After the collapse of the Soviet Union, Ukraine authorized former collective
farm workers to buy land. But this privilege was denied Crimean Tatars who
had previously worked in collective farms in Central Asia.
Cemilev says access to land is the biggest problem facing the returnees.
"Although 75 percent of Crimean Tatars leave in rural areas, they have
approximately half as much land as the Russian-speaking population," Cemilev
says. "This problem is particularly acute in the south as a result of the
attempts made by the Soviet regime to bar the Crimean Tatars from returning
to these prestigious areas. Before the 1944 deportations, the Crimean Tatars
accounted for 70 percent of the population in these regions. Now, they
account for less than 1 percent. The lands are being distributed or sold at
cut-prices to oligarchs who live either in Kyiv or in Russia. This generates
tensions and permanent conflicts."
Some 150,000 Crimean Tatars still live in Central Asia, primarily in
Uzbekistan. Lack of money, administrative harassment on the part of Uzbek
authorities, and Kyiv's reluctance to issue them Ukrainian passports make it
difficult for Crimean Tatars to return home.

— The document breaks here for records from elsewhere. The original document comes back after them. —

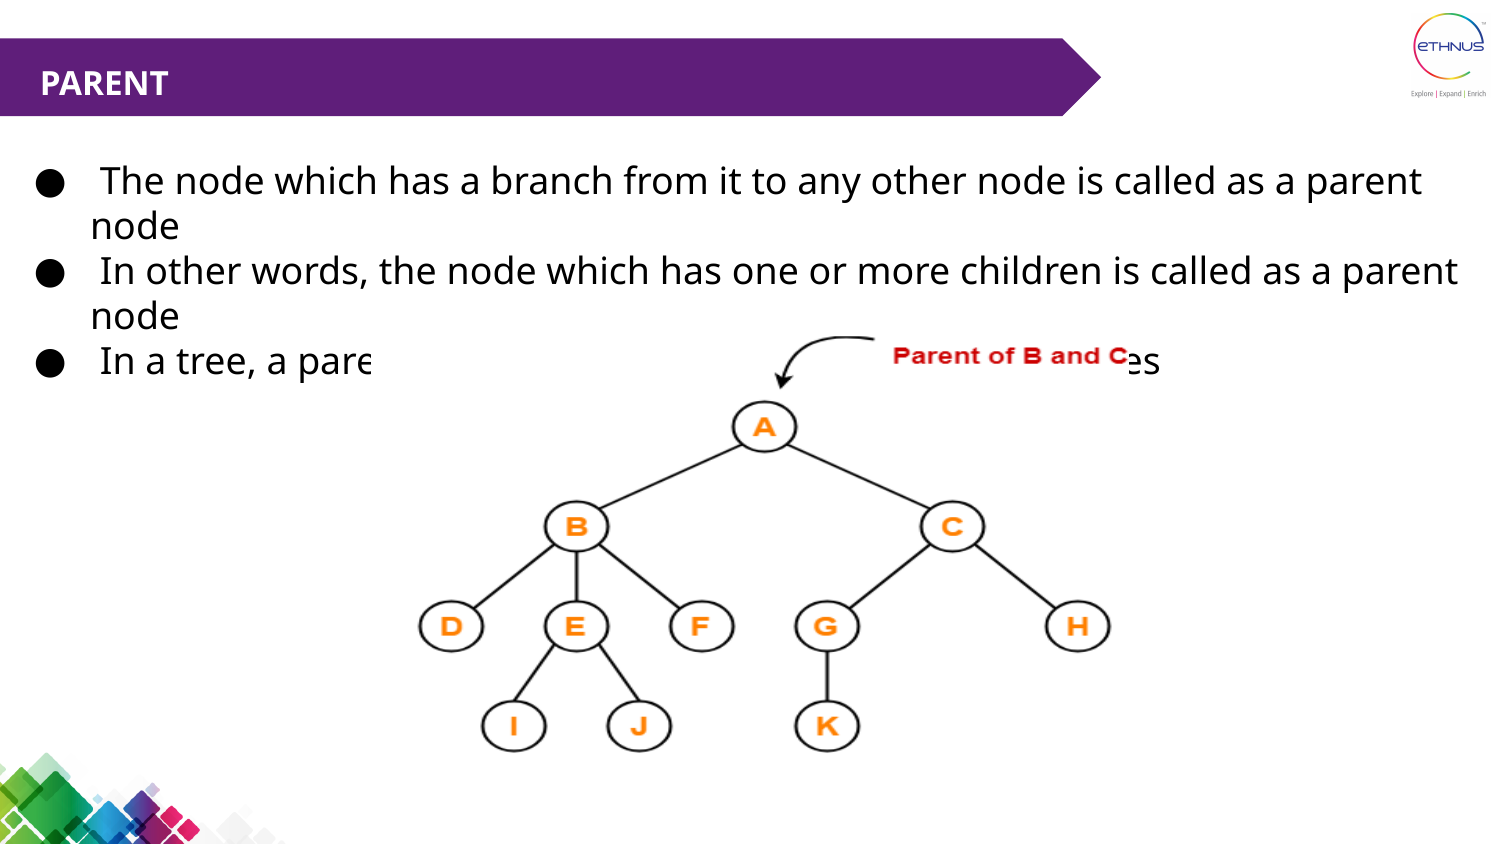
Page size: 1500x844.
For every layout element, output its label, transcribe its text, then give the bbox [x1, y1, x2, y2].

text_box The node which has a branch from it to any other node is called as a parent node In other words, the node which has one or more children is called as a parent node In a tree, a parent node can have any number of child nodes [0, 141, 1493, 711]
picture [0, 294, 1129, 844]
text_box PARENT [24, 47, 906, 108]
picture [1411, 12, 1491, 99]
text_box [0, 38, 1102, 117]
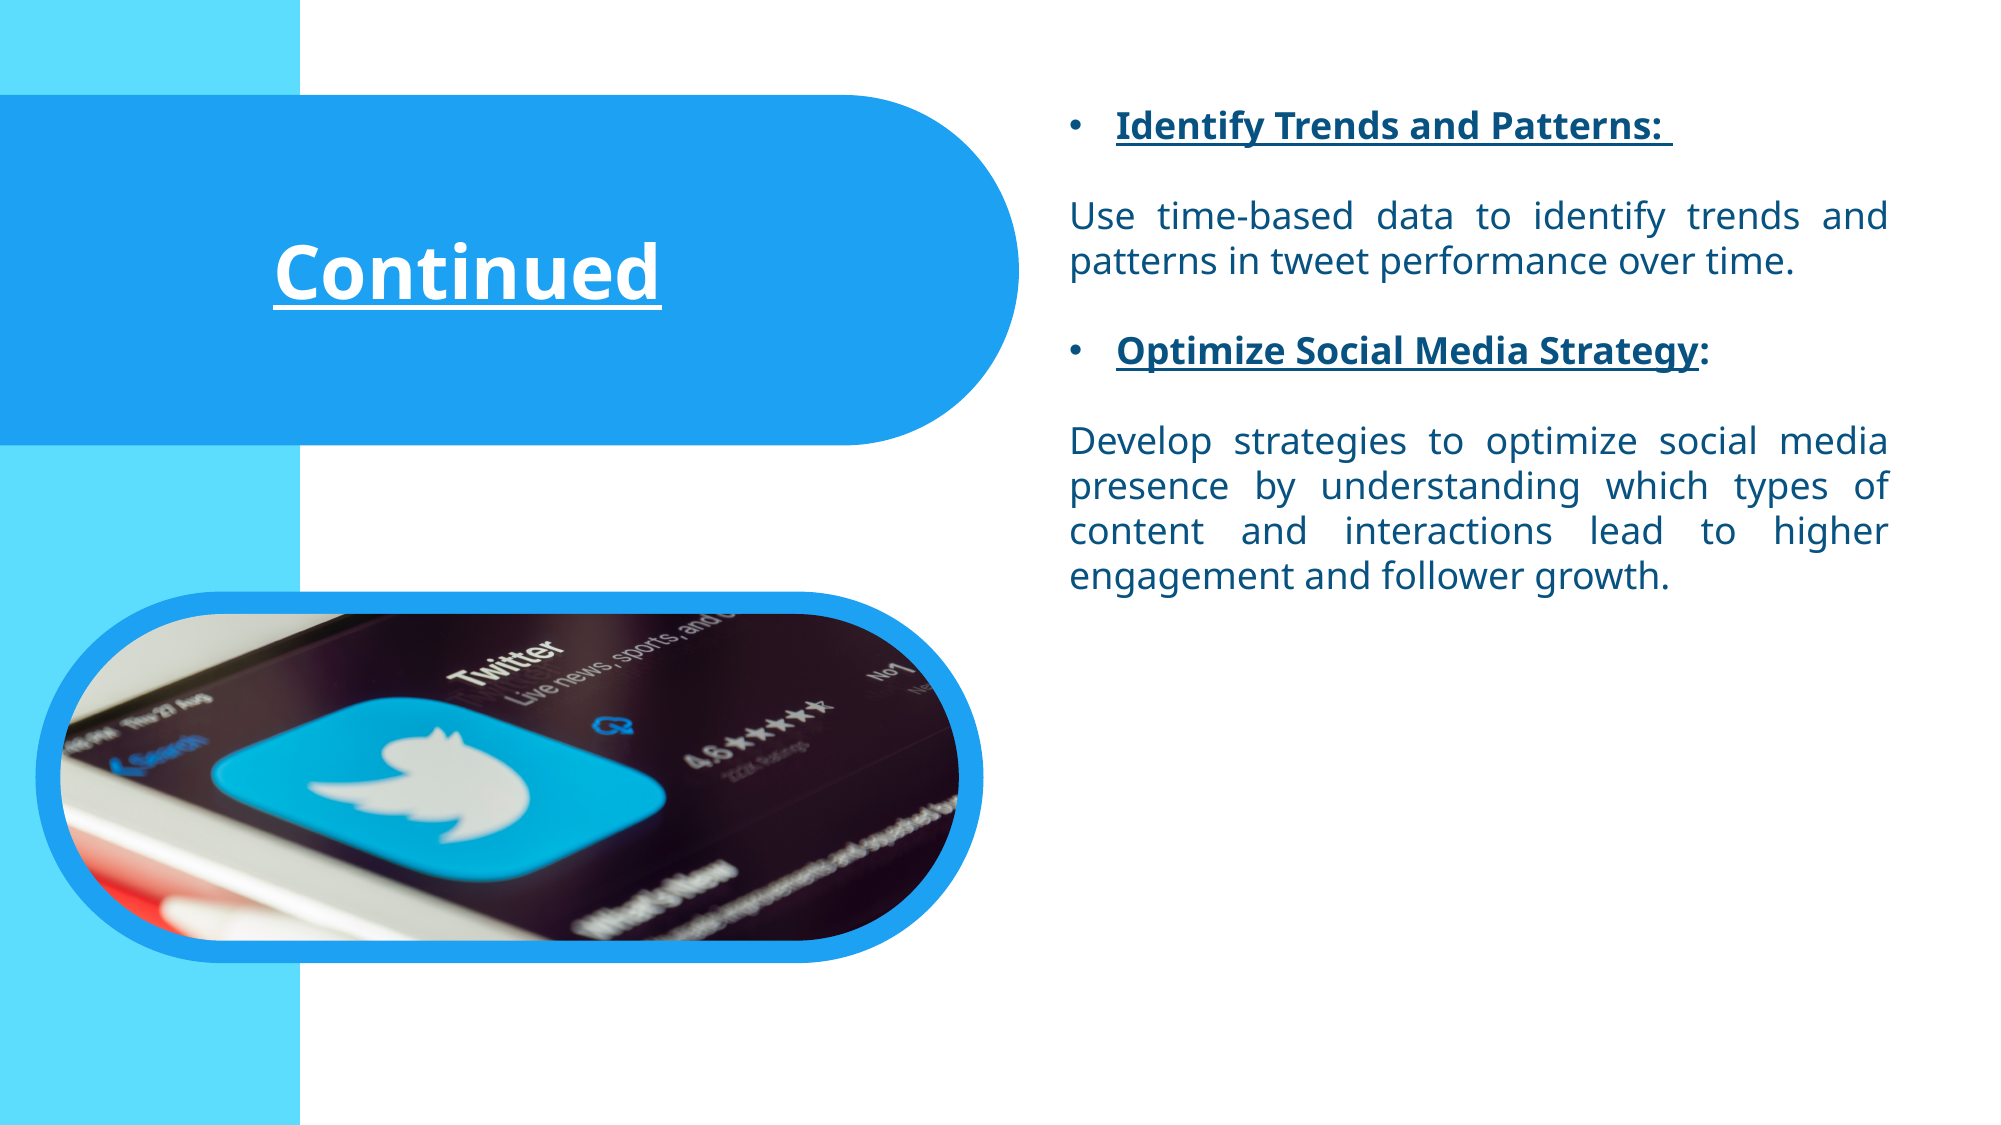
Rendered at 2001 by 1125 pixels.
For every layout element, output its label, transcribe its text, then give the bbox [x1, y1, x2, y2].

text_box [0, 0, 301, 93]
text_box [0, 93, 1021, 447]
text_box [35, 591, 984, 964]
text_box [0, 447, 301, 1125]
text_box Continued [0, 217, 936, 322]
text_box Identify Trends and Patterns: Use time-based data to identify trends and patterns in tweet performance over time. Optimize Social Media Strategy: Develop strategies to optimize social media presence by understanding which types of content and interactions lead to higher engagement and follower growth. [1054, 94, 1905, 665]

In Ukraine itself, the life of Crimean Tatars has seen no real improvement
in recent years.
Ukrainian lawmakers voted in 2004 to restore social benefits for Crimean
Tatars. But former President Leonid Kuchma vetoed the bill.
Cemilev, who holds a seat in Ukraine's Verkhovna Rada, the national
parliament, says President Viktor Yushchenko has vowed to reconsider his
predecessor's ban and increase the representation of Crimean Tatars in local
self-governments. But these promises have had no effect so far.
In Georgia, the leaders that succeeded former President Eduard Shevardnadze
are under strong pressure from the Council of Europe to accelerate steps
aimed at paving the way for the Meskhetians' repatriation. But despite
repeated pledges, the new government remains as noncommittal on this issue
as its predecessor.
Arguing that the presence of an estimated 300,000 displaced persons from the
separatist republic of Abkhazia make it difficult for Tbilisi to accept any
newcomers, Georgian Foreign Minister Salome Zurabishvili said in April that
the Meskhetian issue can be settled only "step by step."